This is the eighth in a series of blogs by the Zscaler ThreatLabZ research team collecting and analyzing the recent activity of the top exploit kits. Exploit kits (EKs) are rapidly deployable software packages designed to leverage vulnerabilities in web browsers and deliver a malicious payload to a victim’s computer. Authors of EKs offer their services for a fee, distributing malware for other malicious actors. What follows are highlights from the EK activity we observed during the last quarter.
RIG EK has been the most active exploit kit, but its activity has decreased in comparison with previous quarters. We can see minimal RIG EK activity in the month of January, but it picked up again in the second half of April. We are seeing different payloads delivered by RIG this quarter, and they varied from ransomware and banking Trojans to crypto mining software—as opposed to its more typical payload of Cerber ransomware. Below we can see the hits for RIG EK activity.
Fig 1: RIG EK Hits from 1st Jan 2018 to 30th April 2018.
The geographical distribution of the hits is shown below.
Fig 2: RIG EK Heat Map showing infected regions.
Most infection attempts are seen in the United States, Spain, and Switzerland this quarter, while last quarter, activity was only observed in the United States and Russia.
The most common RIG EK redirects were observed from illegal streaming websites, which provide users with free, live sports feeds. The malvertising on these websites fingerprints a user's machine, as per the attacker's configuration on the Traffic Distribution Systems; the most recently active one is Black TDS. An example of such a streaming domain is nba-stream[.]online, which sends users to malvertising domains like www.ligtv-izle[.]net/ads/ad2.html. The RIG EK cycle that follows is shown below.
Fig 3: RIG EK Infection cycle.
There were common patterns observed in the RIG EK landing page URLs, which would change on weekly basis, but the landing page content has remained mostly unchanged.
Fig 4: RIG EK landing page URLs with common parameters.
The obfuscated RIG EK landing page is shown below.
Fig 5: RIG EK Obfuscated landing page.
One significant change is the inclusion of the CVE-2018-4878 Adobe Flash vulnerability, which affects Adobe Flash Version 220.127.116.11 and earlier versions.
When we open the downloaded Flash file using a decompiler, we found the section of the pointer to the listener object, which is responsible for this vulnerability. This is highlighted in the image below.

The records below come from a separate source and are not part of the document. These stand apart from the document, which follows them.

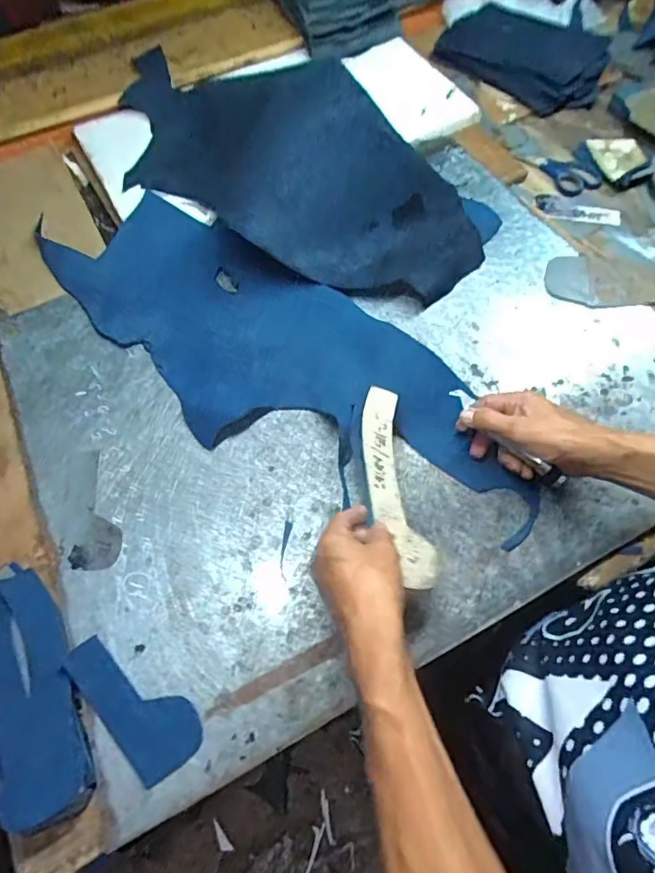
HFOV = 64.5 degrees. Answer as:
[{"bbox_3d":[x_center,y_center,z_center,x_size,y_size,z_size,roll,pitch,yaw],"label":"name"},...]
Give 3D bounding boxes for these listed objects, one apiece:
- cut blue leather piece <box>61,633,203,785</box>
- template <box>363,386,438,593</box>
[{"bbox_3d":[-0.172,0.234,0.464,0.139,0.004,0.061,41,64,20],"label":"cut blue leather piece"},{"bbox_3d":[0.063,0.041,0.503,0.050,0.011,0.204,-1,61,-15],"label":"template"}]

Fig 6: RIG EK Flash with CVE-2018-4878
Fig 7: RIG EK Flash with CVE-2018-4878
We saw the RIG EK downloading GandCrab ransomware instead of the usual Cerber ransomware. Other payloads we saw included cryptocurrency miners, along with Trojans like Bunitu and Ramnit.
The GrandSoft EK activity hits are shown below.
Fig 8: Grandsoft EK Hits from 1st Jan 2018 to 30th April 2018
The geographical distribution of the hits can be seen below.
Fig 9: Grandsoft EK Heat map showing infected regions.
GrandSoft EK redirects were seen from malvertising chains and the hits are distributed globally. The EK does not seem to be targeting any specific geographic region.
The GrandSoft EK cycle can be seen below.
Fig 10: Grandsoft EK cycle
Fig 12: Grandsoft EK Landing page redirect
The landing page snippet with the CVE-2016-0189 code is shown below.
Fig 13: Grandsoft EK Landing page with CVE-2016-0189
The payload seen in this cycle was GandCrab ransomware; this can be seen in the temp directory of the infected machine.
Fig 14: Grandsoft EK downloads GandCrab ransomware to the victim machine.
Magnitude EK activity was observed this quarter, but it was targeted in South Korea. The EKs that were showing reduced activity in the last quarter, such as Terror EK, Disdain EK, and Kaixin EK, are no longer showing any activity.
Exploit kits are effective, as they can infect a victim's machine during web browsing without the user's knowledge. The attackers monetize the successful infections by collecting a ransom for retrieving data encrypted by ransomware, mining cryptocurrencies using the victim's system resources, or installing banking Trojans to steal a victim's identity. Attackers frequently change their techniques by obfuscating the source code or integrating new exploit code into their EK, and security researchers analyze and block the new threats by tracking changes in the EK behavior.
To help avoid infections from exploit kits, users should always block untrusted third-party scripts and resources, and avoid clicking on suspicious advertisements. Keeping the browser plugins and web browsers up to date with latest patches helps to protect against common vulnerabilities targeted by exploit kits. The Zscaler ThreatLabZ research team has confirmed coverage for these top exploit kits and subsequent payloads, ensuring protection for organizations using the Zscaler cloud security platform.